For instance, one could say that researcher two is 90% certain that he got the correct priors and 10% certain that he did not. That would represent his priors about his priors. He would presumably need to have some prior belief about the distribution he initial chose, as he was selecting from an infinite number of other possible distributions. His prior about his priors, however, must have its own set of priors as well. One can quickly see that this leads to an infinite regress: at some point, researcher two will basically have to admit complete uncertainty about his priors (or at least uncertainty about how they ought to be updated, as how one updates their priors depends upon the priors one is using, and there are an infinite number of possible distributions of priors), or admit complete certainty in them. If researcher two ends up admitting to complete uncertainty, this will give him a flat set of priors that ought to be updated very little (he will be able to rule out 100% biased towards heads or tails, contingent on observing either a heads or tails, but not much beyond that). On the other hand, if researcher two ends up stating one of his priors with 100% certainty, the rest of the priors ought to collapse on each other to 100% as well, resulting in an unwillingness to update.
It is not immediately apparent how we can reconcile these two stances with each other. On the one hand, researcher one has a prior that cannot be updated; on the other, researcher two has a potentially infinite number of priors with almost no idea how to update them. While we certainly could say that researcher one has a prior, he would have no need for Bayesian analysis. Given that people seem to have prior beliefs about things (like how likely some candidate is to win an election), and these beliefs seem to be updated from time to time (once most of the votes have been tallied), this suggests that something about the above analysis might be wrong. It’s just difficult to place precisely what that thing is.

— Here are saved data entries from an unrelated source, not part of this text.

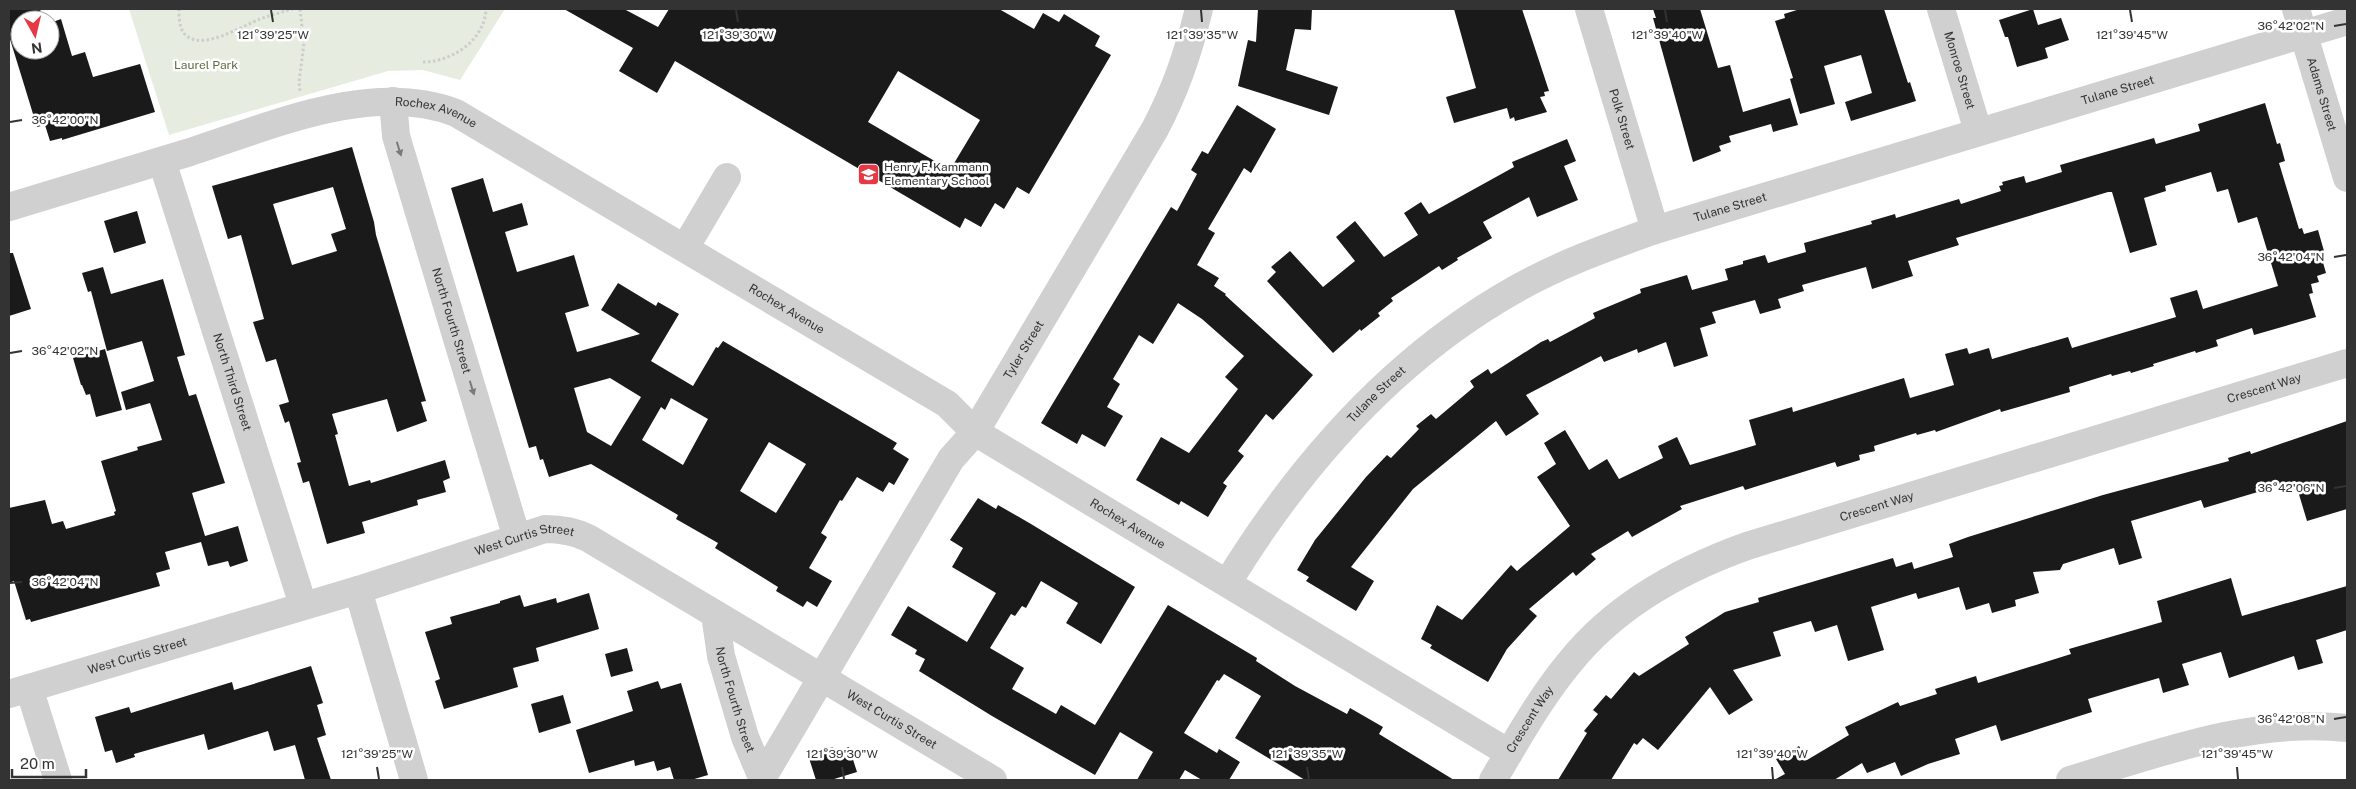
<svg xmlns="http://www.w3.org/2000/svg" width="2356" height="789" viewBox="0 0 2356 789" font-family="'Public Sans',sans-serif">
<rect width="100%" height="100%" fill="#fff"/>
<path fill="#e6ecdf" d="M129,9H505L460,80L423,70L388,71L169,135Z"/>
<path fill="#1a1a1a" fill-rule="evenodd" d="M9,9H40L43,20H20V50H50V23L61,19L72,56L85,52L93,77L140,64L155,112L62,140V138L50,141L45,125L37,127L22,78L9,36Z
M564,9H624L658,27L669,9H999L1034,29L1043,13L1059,22L1064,14L1100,36L1095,46L1111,55L1029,194L1017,187L1004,209L995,203L981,227L965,218L960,228L675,61L657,93L619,71L633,48ZM898,71L980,120L950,170L868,122Z
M1258,9H1312L1311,30L1295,29L1286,70L1338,87L1329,115L1238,86L1248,40L1256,42Z
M1454,9H1522L1549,91L1544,92L1545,96L1540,97L1547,112L1515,121L1514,117L1510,119L1507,108L1454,123L1446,97L1476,88Z
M1653,9H1700L1718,68L1730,65L1743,112L1790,98L1798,125L1773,132L1771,124L1729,136L1731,142L1719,146L1721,151L1693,162L1653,18H1656Z
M1800,9H1884L1908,83L1910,82L1916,101L1851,121L1845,102L1872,93L1861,55L1824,66L1835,104L1800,114L1790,79L1793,78L1775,21L1785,18L1784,14Z
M2033,9L2038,25L2061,18L2069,40L2045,48L2048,58L2017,67L2008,37H2005L1999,20Z
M2265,103L2277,144L2280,143L2285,161L2279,163L2299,229L2302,228L2304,234L2318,230L2324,251L2320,252L2326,273L2317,276L2319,282L2311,284L2313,293L2309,294L2316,317L2254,335L2252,328L2216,340L2218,346L2196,353L2195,351L2153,364L2154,366L2131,373L2130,371L2112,376L2111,374L2069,387L2070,392L2001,412L2000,409L1936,432L1935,430L1917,435L1916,433L1874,446L1875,451L1859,455L1860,460L1837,467L1835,462L1745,490L1743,486L1680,506L1682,509L1632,537L1628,531L1591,554L1596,559L1576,576L1573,572L1529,609L1537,616L1507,649L1488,682L1430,648L1432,645L1421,639L1437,605L1462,620L1511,565L1517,571L1570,526L1537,477L1556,464L1544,443L1565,430L1589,470L1607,459L1619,479L1663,458L1658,446L1677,437L1690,465L1756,445L1749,420L1792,407L1793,412L1904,378L1910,398L1954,385L1945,354L1967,348L1969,354L1989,348L1992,359L2068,337L2072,348L2176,317L2170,298L2197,290L2203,309L2278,286L2257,217L2238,223L2228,189L2217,192L2211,172L2165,186L2166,191L2144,198L2157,245L2130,253L2112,192H2108L1956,238L1959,245L1908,261L1913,276L1872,289L1866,267L1802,285L1804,291L1778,299L1781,308L1760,314L1755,300L1712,312L1716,323L1700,328L1708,356L1674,367L1666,342L1638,353L1637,349L1604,362L1601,356L1526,395L1539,414L1506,436L1496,421L1413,489L1351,567L1374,581L1356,611L1306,581L1309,577L1297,570L1315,540L1366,477L1387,455L1391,458L1419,429L1416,426L1431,414L1436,419L1474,387L1470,381L1488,369L1491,374L1541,342L1548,339L1550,342L1595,318L1593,313L1641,293L1640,289L1687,275L1692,290L1728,280L1725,269L1743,264V261L1765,255L1768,263L1806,252L1804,243L1872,224L1871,221L1895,214L1896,218L1959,199L1961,204L2001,191L1999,186L2003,185L2002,182L2024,176L2026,183L2062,172L2060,165L2154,138L2156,144L2200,131L2198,124Z
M1237,105L1276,129L1251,173L1244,168L1208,229L1215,233L1197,265L1219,278L1214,286L1226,294L1225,295L1313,375L1273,420L1266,414L1238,451L1244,456L1223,483L1227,486L1208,517L1181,501L1179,505L1136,480L1161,437L1189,453L1238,389L1225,377L1244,356L1202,319L1178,303L1153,344L1139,335L1113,379L1120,384L1107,407L1123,416L1105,447L1082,434L1077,444L1041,423L1171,207L1177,211L1197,174L1191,170L1202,151L1208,154Z
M1567,139L1576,161L1564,166L1578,200L1537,217L1529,197L1483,222L1492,238L1457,258L1458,260L1442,270L1439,266L1391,298L1393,301L1378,313L1380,316L1361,331L1360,329L1333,353L1267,281L1276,272L1271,267L1290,251L1323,287L1355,261L1336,237L1355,221L1384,257L1418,235L1404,213L1421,202L1429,214L1514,167L1512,162Z
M352,147L374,222L376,235L426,401L421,402L427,421L397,432L387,399L332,414L338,434L335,435L349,486L370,480L371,483L445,460L450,478L443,481L446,492L417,500L418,505L362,522L365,533L327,544L309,481L303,483L297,463L301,462L289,421L285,423L279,405L289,402L276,359L266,362L253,322L264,319L241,235L228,239L212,186ZM333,187L346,229L331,234L337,251L292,265L273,204Z
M483,178L493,212L522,203L528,225L505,232L517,272L574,255L589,306L565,313L577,352L640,334L601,310L618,283L656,306L658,302L679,314L651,361L693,386L716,347L718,348L723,341L897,443L893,449L909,459L894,485L889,482L883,492L857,477L842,501L840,500L821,533L827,537L809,568L832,581L817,607L807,601L803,607L776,591L778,587L715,548L718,543L676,519L678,515L591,464L549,477L543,459L540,460L536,446L529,448L451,188ZM610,378L641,397L611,446L587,432L574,388ZM671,398L708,419L683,465L642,440L661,407L665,410ZM769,442L806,464L776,513L740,491Z
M137,211L146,243L114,253L104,221Z
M9,253H13L31,309L9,316Z
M103,267L111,294L163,279L185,355L177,357L189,396L196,394L225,483L192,493L205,536L238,526L248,561L230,567L228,561L208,566L201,542L165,552L170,569L156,573L160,586L31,622L30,619L26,620L14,581L9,583V508L45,500L52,524L63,521L66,529L115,515L114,512L116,511L101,461L138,450L137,447L162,440L150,403L126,410L121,392L154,381L142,341L107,351L91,291L88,292L82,273Z
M105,349L122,410L96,417L90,394L86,395L82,385H81L73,358Z
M2347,421V509L2307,521L2295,481L2204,508L2201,500L2131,521L2142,558L2119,565L2114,548L2063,564L2060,570L2033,572L2039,593L2015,600L2016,606L1992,613L1989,603L1966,610L1959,587L1918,599L1916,593L1871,607L1884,650L1848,661L1837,625L1815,632L1811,621L1773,632L1781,656L1733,670L1753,700L1729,715L1710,687L1658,750L1643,738L1637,745L1634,743L1611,780H1558L1587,733L1584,731L1598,714L1593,710L1606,695L1611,699L1634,672L1639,676L1689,644L1685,637L1725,612L1759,602L1758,598L1893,558L1896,567L1912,562L1914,569L1953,557L1949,544L1968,537L2103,495L2229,461L2228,458L2250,451L2251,454Z
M978,498L996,509L998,505L1031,524L1135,587L1101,644L1066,623L1078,603L1041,581L1026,608L1022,606L1015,616L1011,614L990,648L1024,668L1012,689L1056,714L1061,705L1095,725L1168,605L1257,658L1256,661L1295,686L1347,714L1350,708L1383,727L1379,734L1454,780H1305L1235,738L1261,696L1224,674L1219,681L1217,680L1184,733L1217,753L1219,749L1240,762L1229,780H1202L1185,770L1179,780H1137L1153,752L1120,732L1095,775L992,716L919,671L925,659L915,654L917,650L891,635L908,606L967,642L996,593L952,567L963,548L950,540Z
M2231,578L2242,616L2347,586V630L2316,640L2323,663L2298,670L2294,656L2229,678L2221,652L2182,664L2189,685L2163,693L2159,678L2128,687L2088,699L2092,712L2001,741L1996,725L1955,739L1960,754L1928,764L1901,776L1895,762L1867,773L1862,763L1834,780H1774L1785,774L1776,759L1799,746L1807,760L1849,735L1845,727L1898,702L1900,706L1937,694L1935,689L1976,676L1978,683L2071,654L2069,649L2162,622L2157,601Z
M589,593L599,629L536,648L539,661L513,668L518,687L444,709L435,681L440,679L425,632L452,624L450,617L500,603V601L520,595L524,607L556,598L557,603Z
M627,648L633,671L611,677L605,654Z
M311,666L323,703L317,705L326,735L317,738L331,780H305L295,745L274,751L268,731L208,750L204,734L134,754L135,757L116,763L112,750L105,752L95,717L129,707L131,713L232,682L234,690Z
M658,681L661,689L681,683L708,775L691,780H674L670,767L657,771L654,761L635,766L634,760L589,773L576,730L633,711L627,691Z
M563,695L571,723L539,733L531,704Z
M833,747L834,752L849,747L857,772L831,780H816L808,755Z"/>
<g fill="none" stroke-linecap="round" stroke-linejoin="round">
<path stroke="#cdcdcd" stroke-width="3" stroke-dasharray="2.5 2.5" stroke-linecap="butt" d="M179,9C179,17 179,32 188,37C206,49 242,26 260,19C271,15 282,12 293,9
M300,9L304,43L299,82L300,91
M423,62C452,62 485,40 486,9"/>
<g stroke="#d0d0d0" stroke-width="28">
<path id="s1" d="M1589,9L1655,230"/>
<path id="s2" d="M1941,9L1978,131"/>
<path id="s3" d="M2296,9L2347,178"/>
<path id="s4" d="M393,101L396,136L517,538"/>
<path id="s5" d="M162,161L303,605"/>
<path id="s6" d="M9,207C68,189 128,171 187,153C269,127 371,80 456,113L947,404L975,432L1509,753"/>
<path d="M685,248L727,177"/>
<path id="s7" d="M1228,582C1301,463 1393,358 1516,289C1560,264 1608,247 1655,230L2347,21"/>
<path d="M358,590L414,780"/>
<path id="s8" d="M715,614L721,656L745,737L763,780"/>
<path d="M29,688L58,780"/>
<path id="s9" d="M9,694L358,590L545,529C561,529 574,531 588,538L993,780"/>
<path id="s10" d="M763,777L951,459L975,432L1155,129C1176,89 1188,53 1199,9"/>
<path id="s11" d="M1493,780C1517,740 1540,698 1570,662C1615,606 1680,570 1747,546L2347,363"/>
<path d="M2070,780C2160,753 2251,718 2347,728"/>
</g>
</g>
<defs><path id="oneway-solid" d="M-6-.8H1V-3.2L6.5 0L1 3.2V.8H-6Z" transform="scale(1.25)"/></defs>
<g fill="#7a7a7a">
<use href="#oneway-solid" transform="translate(399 149) rotate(73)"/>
<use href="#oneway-solid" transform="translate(472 388) rotate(73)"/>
</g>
<path fill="none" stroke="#333" stroke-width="2" d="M271,10L273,22M736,10L738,22M1201,10L1202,22M1665,10L1667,22M2130,10L2132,22M2334,26L2346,24M10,122L22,120M2334,257L2346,255M10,353L22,351M2334,488L2346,486M10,583L22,582M2334,719L2346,717M377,767L379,779M842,767L844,779M1307,767L1309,779M1772,767L1773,779M2237,767L2238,779"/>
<defs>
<symbol id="school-square" viewBox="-11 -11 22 22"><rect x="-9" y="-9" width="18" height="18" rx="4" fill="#e63946" stroke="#fff"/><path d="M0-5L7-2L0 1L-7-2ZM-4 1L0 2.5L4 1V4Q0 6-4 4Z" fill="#fff"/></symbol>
</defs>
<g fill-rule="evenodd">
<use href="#school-square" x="856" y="162" width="25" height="25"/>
</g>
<g text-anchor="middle" stroke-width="5" stroke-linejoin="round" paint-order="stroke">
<g font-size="12" fill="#56703f" stroke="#fff">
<text x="206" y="69">Laurel Park</text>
</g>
<g font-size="12" fill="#333" stroke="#fff">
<text dy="4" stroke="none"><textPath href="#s2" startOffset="64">Monroe Street</textPath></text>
<text dy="4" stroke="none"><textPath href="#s7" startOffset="1050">Tulane Street</textPath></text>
<text dy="4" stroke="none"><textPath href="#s3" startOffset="89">Adams Street</textPath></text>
<text dy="4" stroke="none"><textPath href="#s6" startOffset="444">Rochex Avenue</textPath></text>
<text dy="4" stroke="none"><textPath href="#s1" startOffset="115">Polk Street</textPath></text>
<text dy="4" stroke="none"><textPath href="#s7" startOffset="645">Tulane Street</textPath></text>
<text dy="4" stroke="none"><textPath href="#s6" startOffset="848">Rochex Avenue</textPath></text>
<text dy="4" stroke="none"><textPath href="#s4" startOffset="228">North Fourth Street</textPath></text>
<text dy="4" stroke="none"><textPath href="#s10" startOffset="501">Tyler Street</textPath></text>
<text dy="4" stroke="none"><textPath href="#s5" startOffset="232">North Third Street</textPath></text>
<text dy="4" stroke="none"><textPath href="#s11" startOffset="896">Crescent Way</textPath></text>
<text dy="4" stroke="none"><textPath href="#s7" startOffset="240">Tulane Street</textPath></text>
<text dy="4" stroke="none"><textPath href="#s11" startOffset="491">Crescent Way</textPath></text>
<text dy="4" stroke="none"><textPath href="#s6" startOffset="1252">Rochex Avenue</textPath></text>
<text dy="4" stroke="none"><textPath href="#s9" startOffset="539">West Curtis Street</textPath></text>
<text dy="4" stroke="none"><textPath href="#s9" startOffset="134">West Curtis Street</textPath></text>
<text dy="4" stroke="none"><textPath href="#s8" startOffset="88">North Fourth Street</textPath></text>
<text dy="4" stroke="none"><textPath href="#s9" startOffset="959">West Curtis Street</textPath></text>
<text dy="4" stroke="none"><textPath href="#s11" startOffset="71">Crescent Way</textPath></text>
</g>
<g font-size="12" fill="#333" stroke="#fff" text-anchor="start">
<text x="884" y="171">Henry F. Kammann<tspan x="884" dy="14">Elementary School</tspan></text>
</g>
</g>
<g font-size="12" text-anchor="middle" fill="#333" stroke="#fff" stroke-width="5" stroke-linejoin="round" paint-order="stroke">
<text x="2291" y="30">36°42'02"N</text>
<text x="273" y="39">121°39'25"W</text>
<text x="738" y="39">121°39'30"W</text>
<text x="1202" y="39">121°39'35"W</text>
<text x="1667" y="39">121°39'40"W</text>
<text x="2132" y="39">121°39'45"W</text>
<text x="65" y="124">36°42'00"N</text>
<text x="2291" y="261">36°42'04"N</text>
<text x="65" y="355">36°42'02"N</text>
<text x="2291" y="492">36°42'06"N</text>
<text x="65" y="586">36°42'04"N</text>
<text x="2291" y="723">36°42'08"N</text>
<text x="377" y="758">121°39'25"W</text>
<text x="842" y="758">121°39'30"W</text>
<text x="1307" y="758">121°39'35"W</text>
<text x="1772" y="758">121°39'40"W</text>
<text x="2237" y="758">121°39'45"W</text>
</g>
<rect width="2356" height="789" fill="none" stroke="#333333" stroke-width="20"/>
<g transform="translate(35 35) rotate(172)"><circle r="24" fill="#ffffff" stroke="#adadad"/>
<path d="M0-4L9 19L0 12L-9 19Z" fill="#e63946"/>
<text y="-8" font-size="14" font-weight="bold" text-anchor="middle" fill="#333333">N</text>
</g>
<path d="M12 769v8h74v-8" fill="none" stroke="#333333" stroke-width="2.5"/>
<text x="20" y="769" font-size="15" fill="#333333" stroke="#ffffff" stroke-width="4" paint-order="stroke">20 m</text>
</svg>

One way of ducking the dilemma might be to suggest that, at any given point in time, people are 100% certain of their priors, but what point they’re certain about change over time. Such a stance, however, suggests that priors aren’t updated so much as priors just change, and I’m not sure that such semantics can save us here. Another suggestion that was offered to me is that we could just forget the whole thing as priors themselves don’t need to themselves have priors. A prior is a belief distribution about probability and probability is not a “real” thing (that is the biased coin doesn’t come up 60% and 40% tails per flip; the result will either be a heads or a tails). For what it’s worth, I don’t think such a suggestion helps us out. It would essentially seem to be saying that, out of the infinite number of beliefs one could start with, any subset of those beliefs is as good as any other, even if they lead to mutually-exclusive or contradictory results and we can’t think about why some of them are better than others. Though my prior on people having priors might have been high, my posteriors about them aren’t looking so hot at the moment.
References: Dienes, Z. (2011). Bayesian Versus Orthodox Statistics: Which Side Are You On? Perspectives on Psychological Science, 6 (3), 274-290 DOI: 10.1177/1745691611406920
Gelman, A. (2008). Rejoinder. Bayesian Analysis, 3, 467-478.
Kass, R. (2011). Statistical inference: The big picture. Statistical Science, 26, 1-9.